That's a good idea! 
Maybe I'll try doing a fried brown rice with egg whites, or egg-beaters instead of whole eggs. 
Wonder what to use to fry instead of oil though, I don't get much fat allowance in my diet...

----------


## slfmade

It's pretty easy - If you don't mind the extra calories and carbs throw in some green/red bell peppers, onions, etc. If you want to keep your calories and carbs low go for some sriracha if you don't mind the heat. I'll also use some garlic chili sauce sometimes, but I love anything that adds a little heat to my food.

----------


## oatmeal69

I think Sriracha has anabolic properties all by itself!

----------


## MR-FQ320

> That's a good idea! 
> Maybe I'll try doing a fried brown rice with egg whites, or egg-beaters instead of whole eggs. 
> Wonder what to use to fry instead of oil though, I don't get much fat allowance in my diet...

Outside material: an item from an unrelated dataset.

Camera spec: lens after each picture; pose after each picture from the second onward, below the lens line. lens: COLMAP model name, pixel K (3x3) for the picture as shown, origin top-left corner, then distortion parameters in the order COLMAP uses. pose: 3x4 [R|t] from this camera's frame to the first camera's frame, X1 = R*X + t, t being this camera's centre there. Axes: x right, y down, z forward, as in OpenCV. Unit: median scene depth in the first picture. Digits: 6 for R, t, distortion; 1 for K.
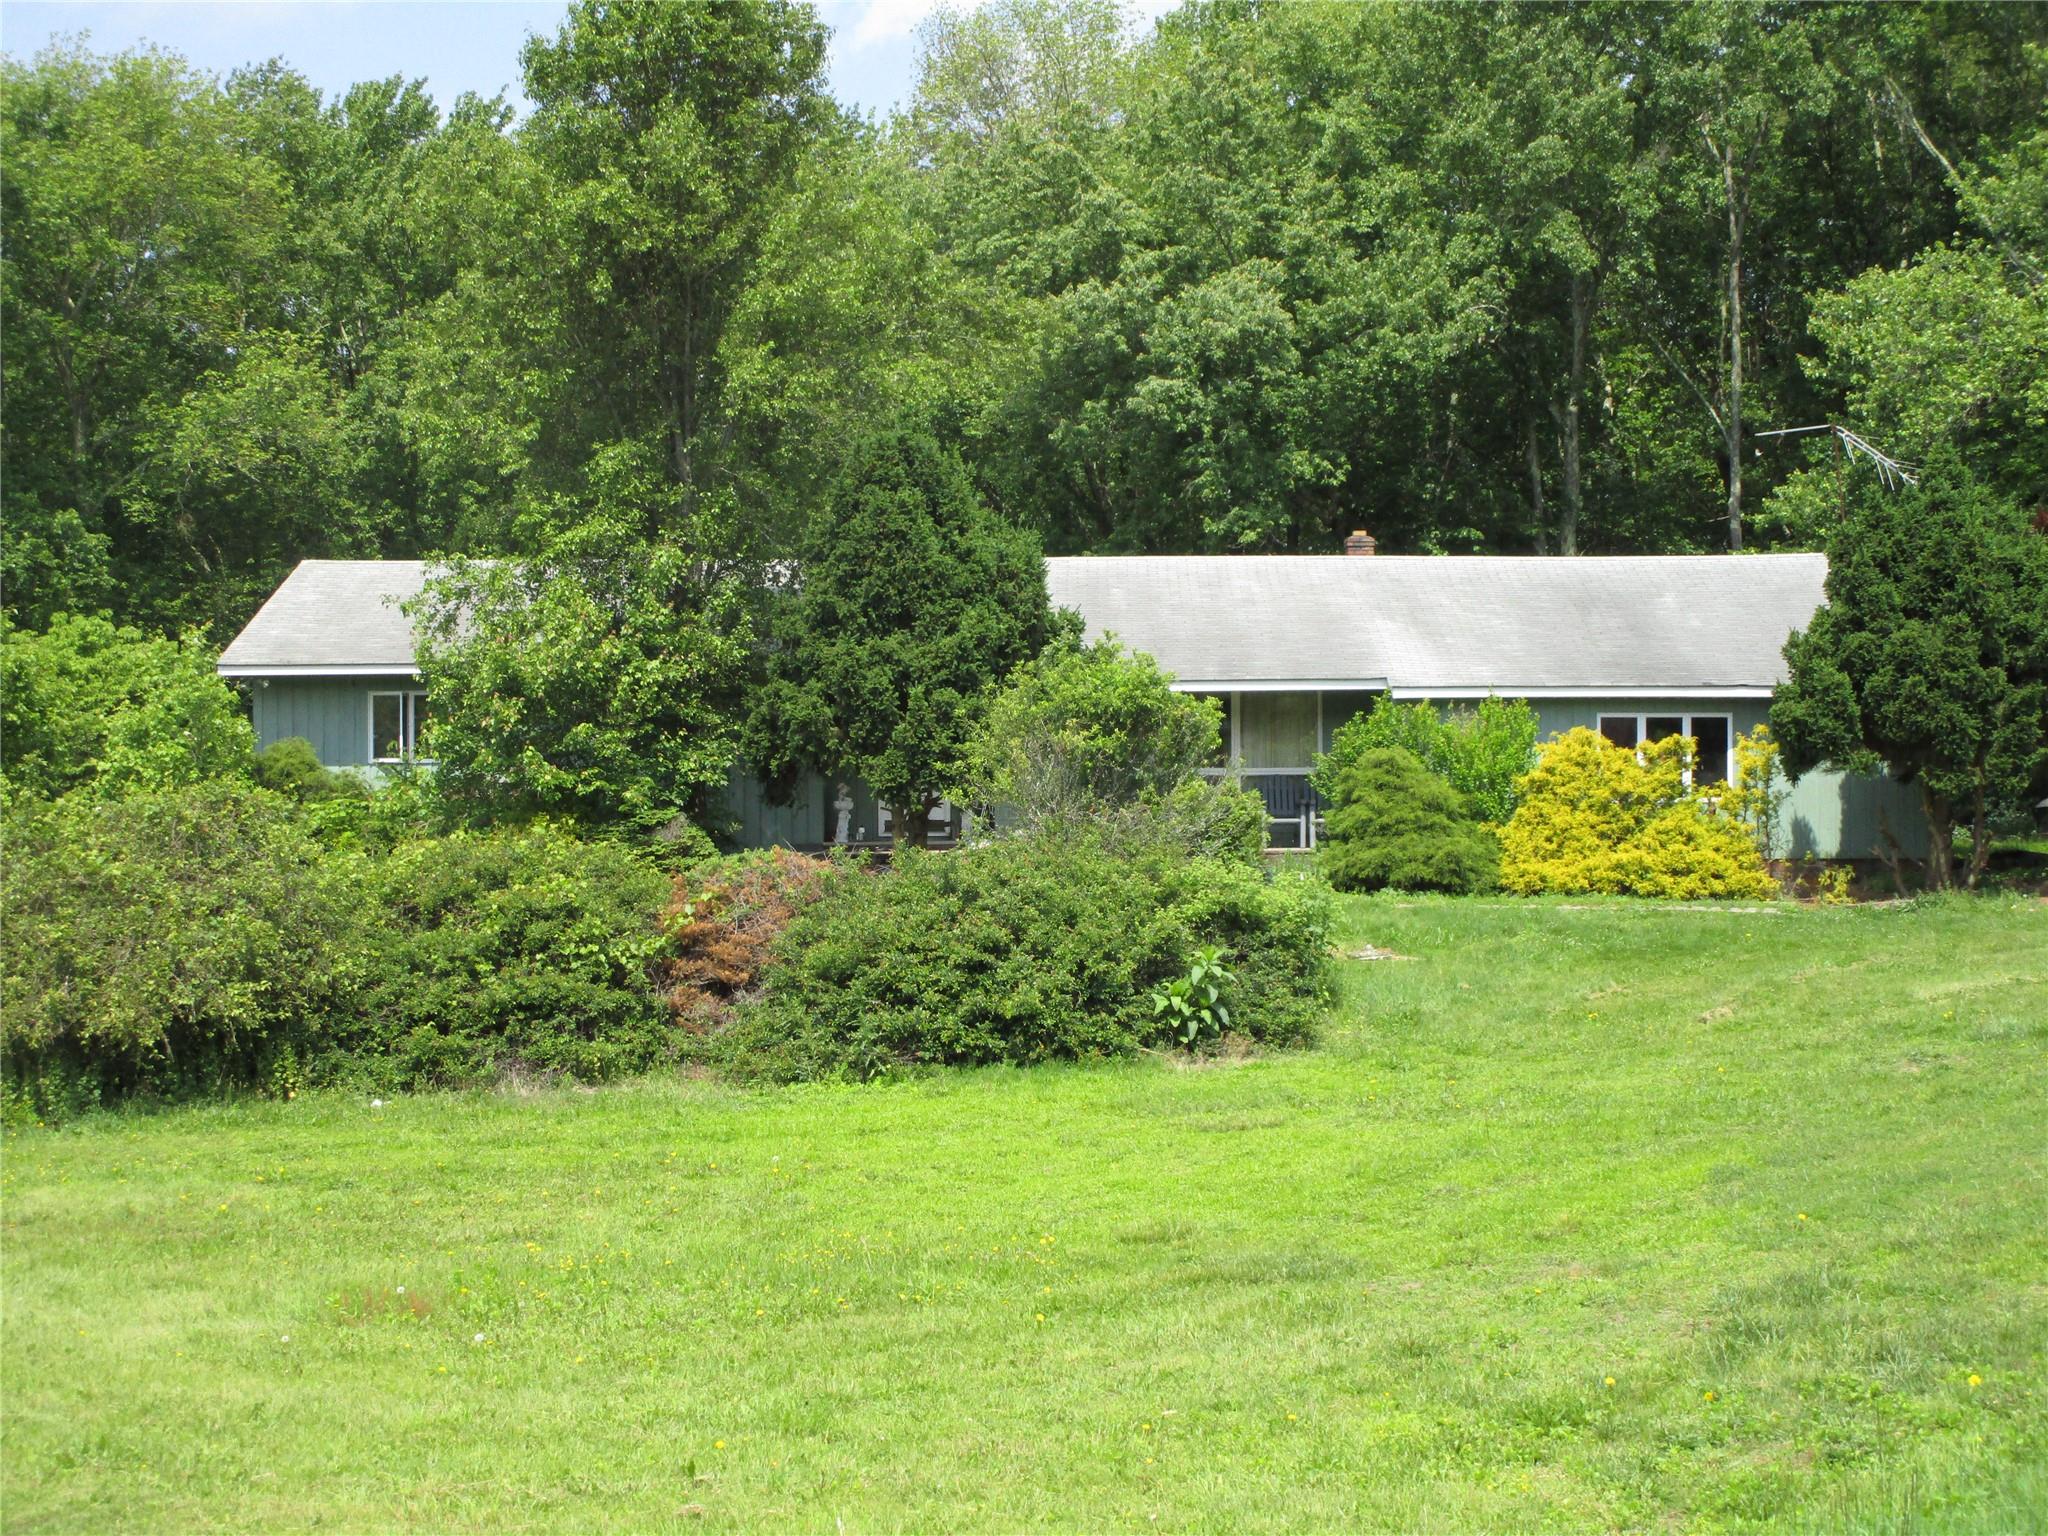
lens RADIAL K [[2929.7, 0, 1025.2], [0, 2929.7, 780.8], [0, 0, 1]] dist [-0.072272, 0.000000]
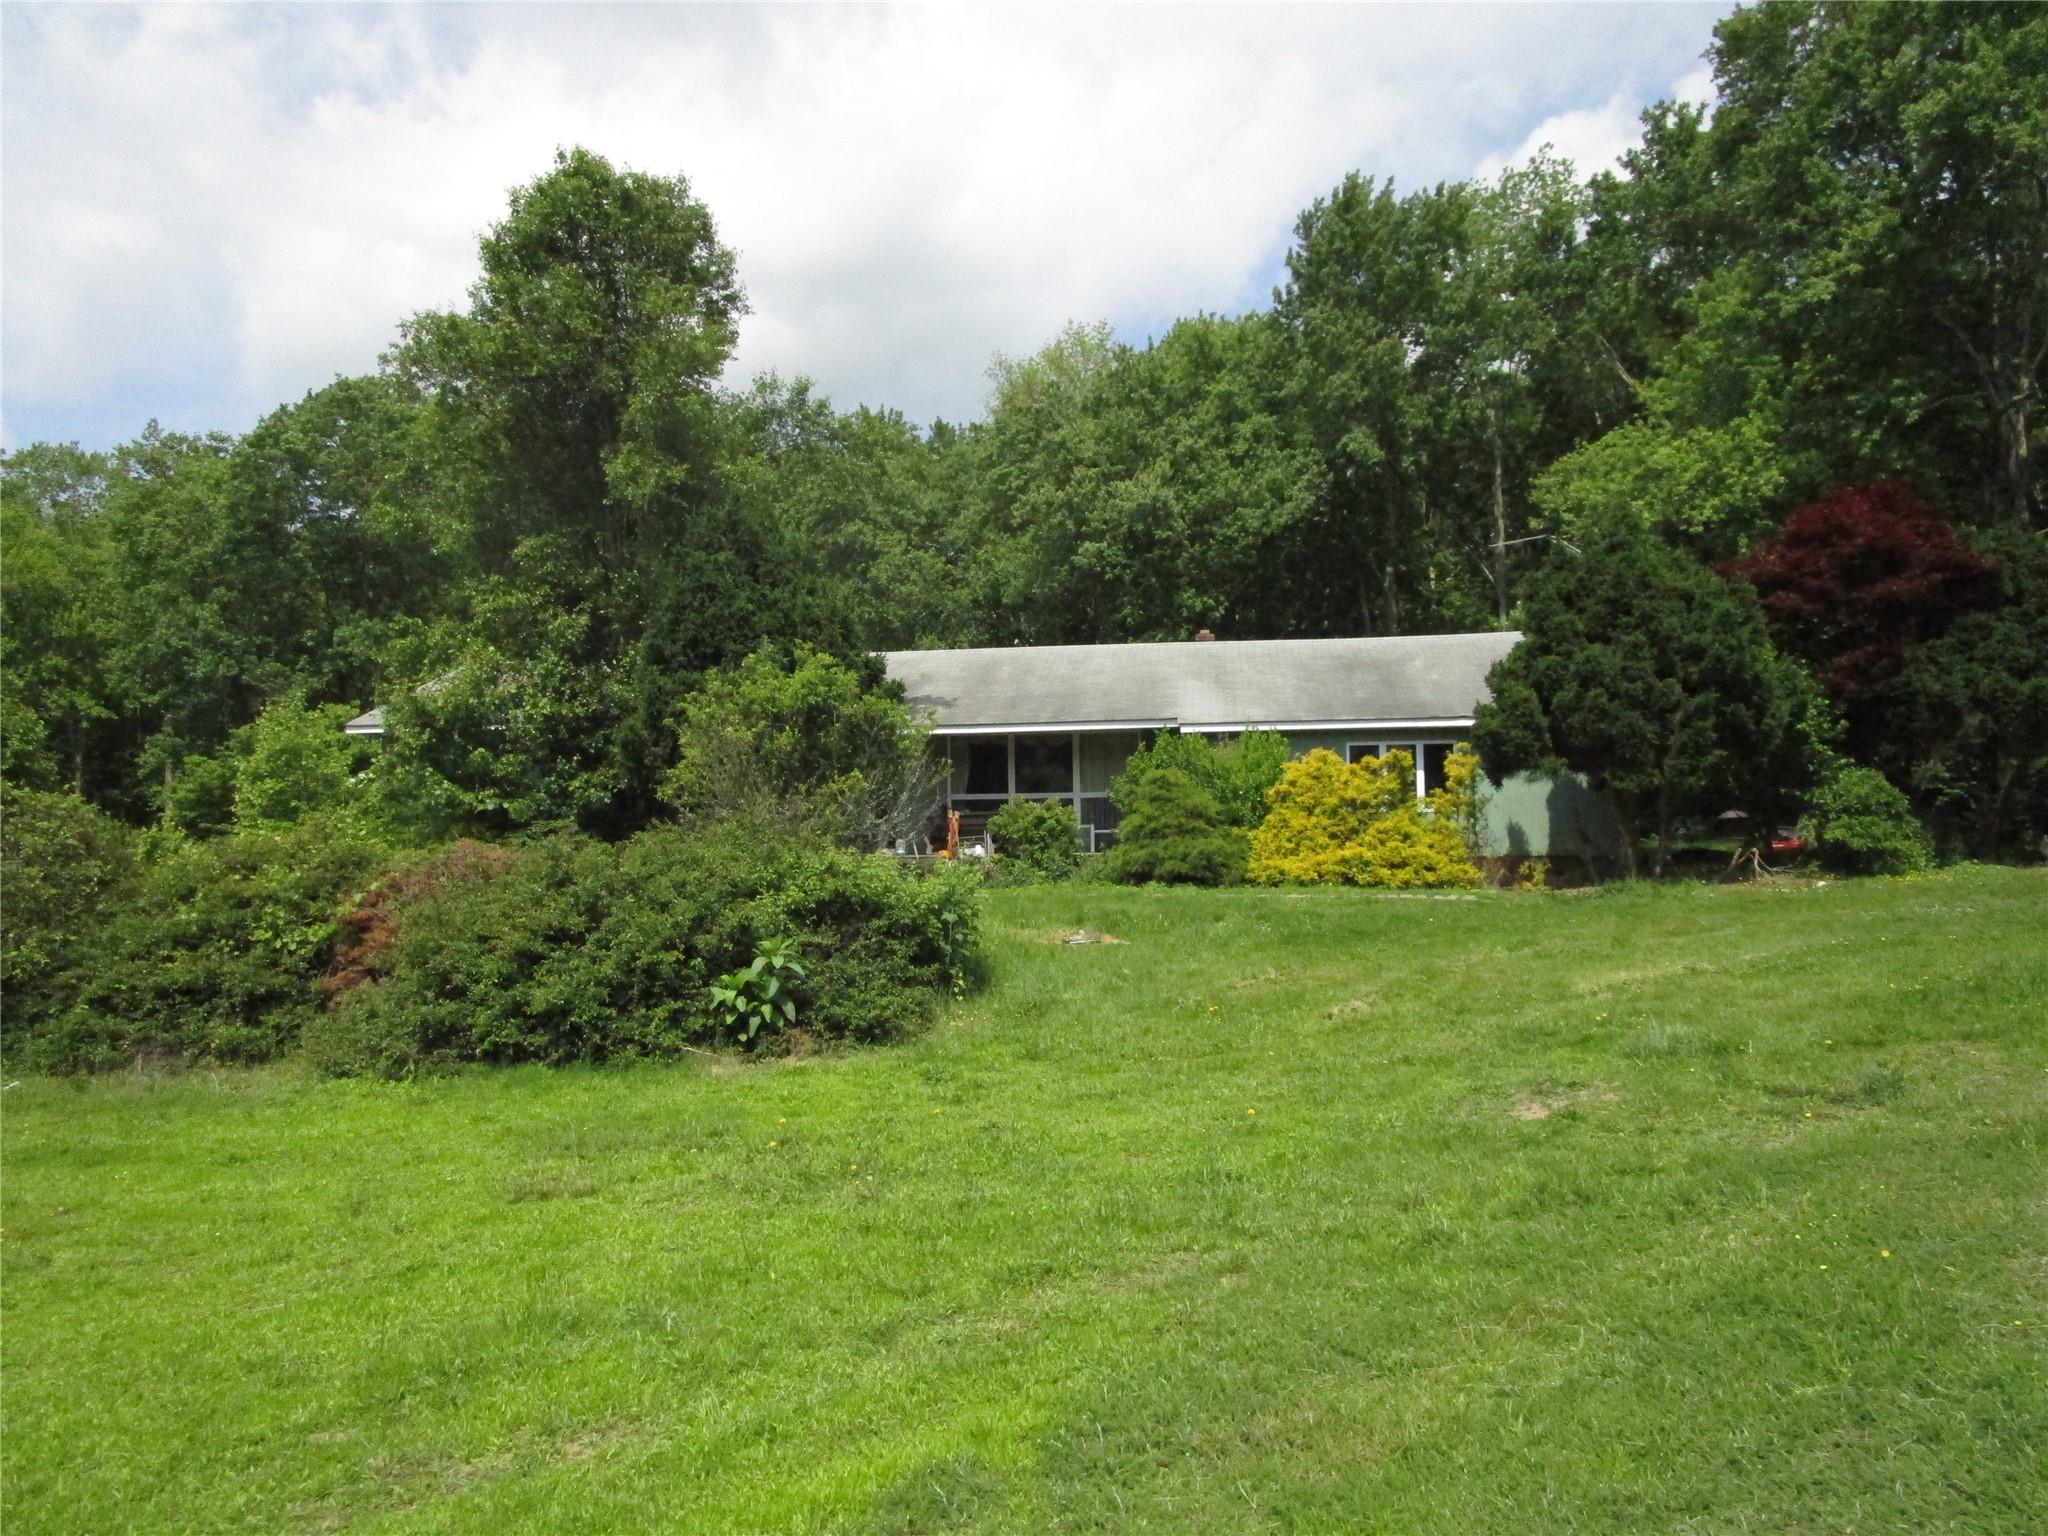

I use fry lite, its one calorie per spray

----------


## SHANE704

I use half water half chicken broth when cooking mine, gives it a lil more flavor!

----------


## toojax

I cook the rice then scrample it with my eggs and add hot sauce

----------


## kronik420

i make fried rice, i cook the rice 1st, then an egg omlett(plain or add stuff if u want) then cook chicken bacon and garlic. add rice and soy sauce, fish sauce, stir all that up and then mix through ur omlett :P

----------


## wmaousley

We boil a whole chicken until completely cooked, and use the same water we used to boil the chicken to boil the rice. Amazing Flavor. You can also freeze this water for later use.

----------


## GORILLAslap

i cook chicken tenders, smother in sirchara chile sauce then mix with seasoned brown rice

----------


## Mason380

Adding chicken to the brown rice is deff the way to go for more flavor. You could even try switching to white rice and do abit more cardio to stay on top of the extra carbs. That's what I do because I hate the taste of brown rice

----------